__Assigned task__: Copy nothing but the lines below, from the one with "Scale 8 nm/px." through the one with "Image 2: 3.6", exactly as written; no pictures should appear.
Dataset entries START
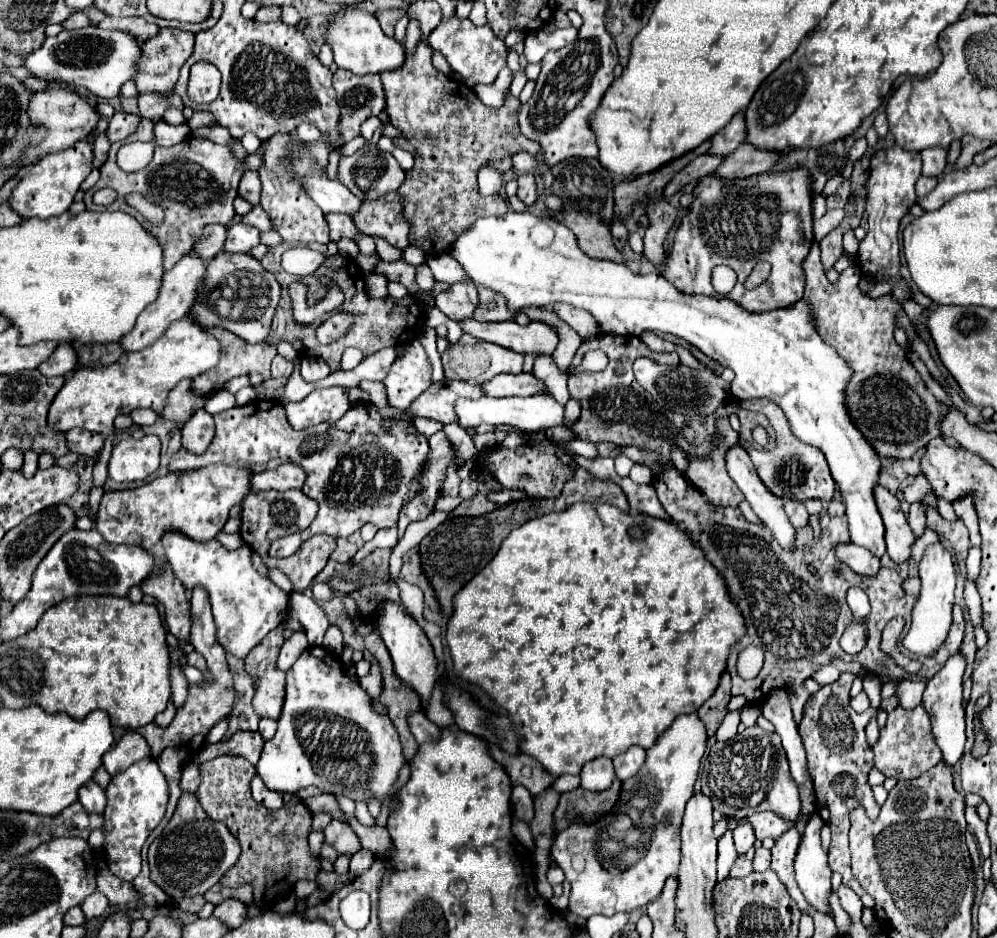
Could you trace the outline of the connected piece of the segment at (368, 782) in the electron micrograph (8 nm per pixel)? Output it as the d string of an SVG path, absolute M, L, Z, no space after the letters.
M315 646L315 648L307 648L307 650L299 656L299 660L287 670L285 704L283 704L281 716L279 716L279 720L277 720L277 722L279 722L279 728L277 728L277 734L275 734L271 740L265 742L263 756L261 756L259 764L257 764L257 772L259 772L261 780L265 782L265 786L267 786L269 790L275 790L275 792L297 792L297 790L301 790L301 788L305 788L305 786L319 786L319 788L323 788L325 792L329 792L329 794L333 794L333 796L343 794L343 796L347 796L347 798L351 798L351 800L363 800L363 802L365 802L365 800L369 800L369 798L373 798L373 796L379 798L379 800L383 800L383 798L387 796L387 792L393 788L393 784L395 784L395 780L397 780L397 776L399 776L401 766L405 764L403 750L401 750L401 742L399 742L399 734L395 732L395 726L391 724L389 716L381 716L381 714L377 714L377 712L371 710L371 698L367 696L367 692L365 692L359 684L351 682L349 676L343 672L341 666L343 666L341 660L339 660L333 652L329 652L329 650L321 648L321 646Z

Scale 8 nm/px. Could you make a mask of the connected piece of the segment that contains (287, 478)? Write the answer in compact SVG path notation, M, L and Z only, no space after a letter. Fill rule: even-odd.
M279 466L277 470L254 474L251 479L251 492L261 490L301 489L307 475L299 466Z

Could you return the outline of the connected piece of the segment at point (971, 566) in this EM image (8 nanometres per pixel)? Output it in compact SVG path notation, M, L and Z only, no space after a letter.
M971 546L967 554L967 578L969 580L975 580L979 576L979 564L981 564L981 550Z

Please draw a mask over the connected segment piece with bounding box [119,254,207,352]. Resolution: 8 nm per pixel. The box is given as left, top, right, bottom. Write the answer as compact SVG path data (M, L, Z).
M183 256L183 260L179 260L171 270L167 270L163 274L163 282L161 282L161 290L155 302L151 302L137 318L135 326L131 332L127 332L119 344L125 352L133 352L133 350L143 350L145 346L149 346L153 340L157 340L171 322L181 320L183 316L187 316L191 304L195 302L195 288L199 288L199 284L203 282L203 272L205 272L207 264L205 260L199 260L197 256Z

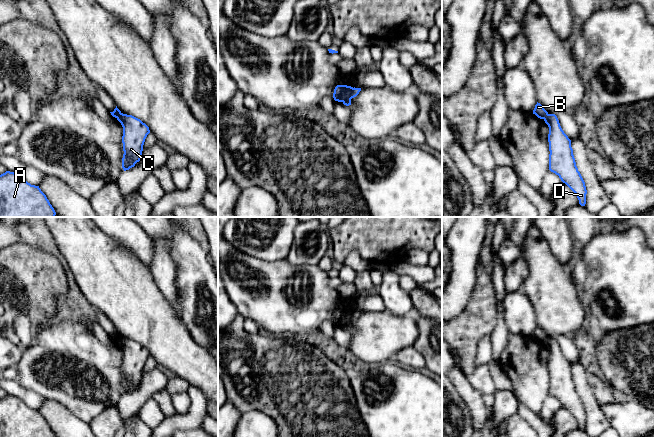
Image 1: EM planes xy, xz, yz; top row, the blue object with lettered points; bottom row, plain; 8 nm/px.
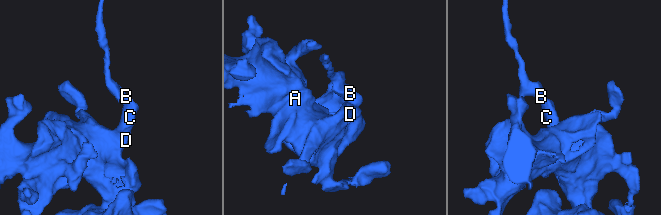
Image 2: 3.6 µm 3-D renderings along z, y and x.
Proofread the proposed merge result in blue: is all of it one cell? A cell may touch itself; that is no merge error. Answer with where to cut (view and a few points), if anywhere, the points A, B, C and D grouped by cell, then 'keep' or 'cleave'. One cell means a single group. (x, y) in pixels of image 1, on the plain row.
cut xz (352, 311), (351, 318), (343, 326); groups A C D / B; cleave

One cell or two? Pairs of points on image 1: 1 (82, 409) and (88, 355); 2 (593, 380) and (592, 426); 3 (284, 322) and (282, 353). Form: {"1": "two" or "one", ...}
{"1": "one", "2": "two", "3": "two"}

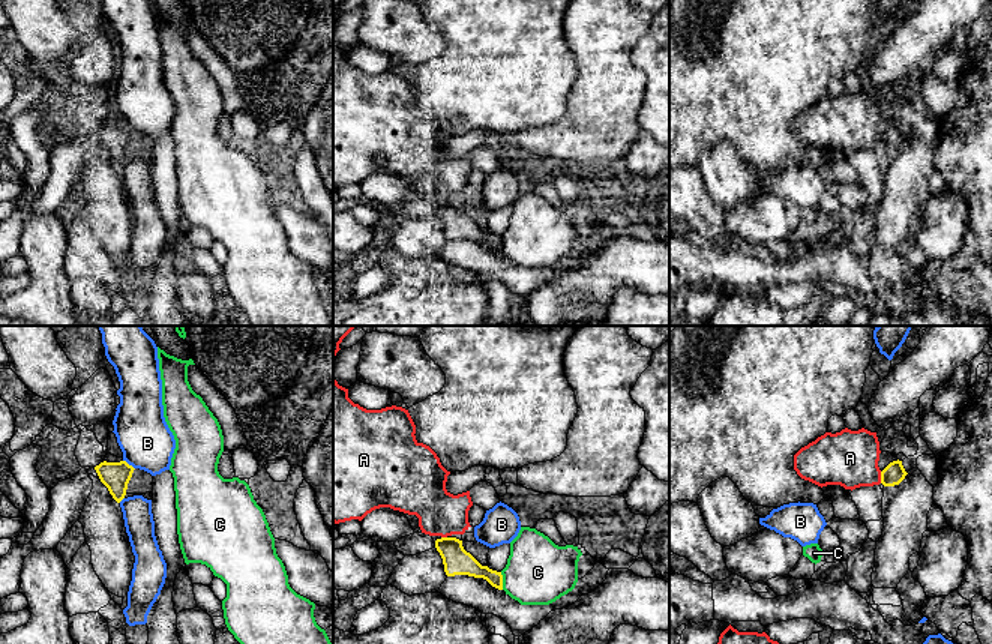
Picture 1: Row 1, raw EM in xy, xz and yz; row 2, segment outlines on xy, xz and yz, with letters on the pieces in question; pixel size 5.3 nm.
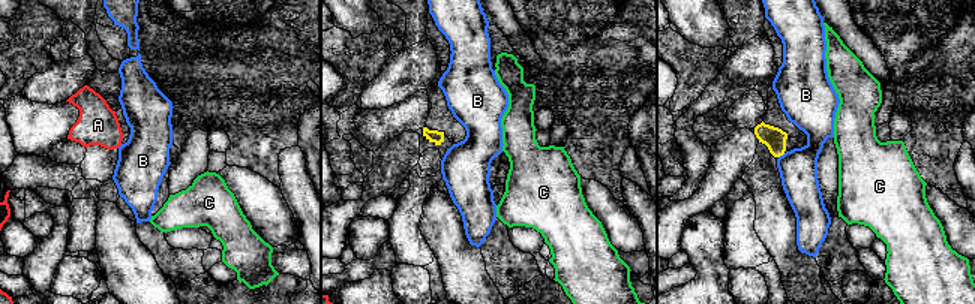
Dataset entries END
__Solution for this task__:
Scale 8 nm/px. Could you make a mask of the connected piece of the segment that contains (287, 478)? Write the answer in compact SVG path notation, M, L and Z only, no space after a letter. Fill rule: even-odd.
M279 466L277 470L254 474L251 479L251 492L261 490L301 489L307 475L299 466Z

Could you return the outline of the connected piece of the segment at point (971, 566) in this EM image (8 nanometres per pixel)? Output it in compact SVG path notation, M, L and Z only, no space after a letter.
M971 546L967 554L967 578L969 580L975 580L979 576L979 564L981 564L981 550Z

Please draw a mask over the connected segment piece with bounding box [119,254,207,352]. Resolution: 8 nm per pixel. The box is given as left, top, right, bottom. Write the answer as compact SVG path data (M, L, Z).
M183 256L183 260L179 260L171 270L167 270L163 274L163 282L161 282L161 290L155 302L151 302L137 318L135 326L131 332L127 332L119 344L125 352L133 352L133 350L143 350L145 346L149 346L153 340L157 340L171 322L181 320L183 316L187 316L191 304L195 302L195 288L199 288L199 284L203 282L203 272L205 272L207 264L205 260L199 260L197 256Z

Image 1: EM planes xy, xz, yz; top row, the blue object with lettered points; bottom row, plain; 8 nm/px.
Image 2: 3.6 µm 3-D renderings along z, y and x.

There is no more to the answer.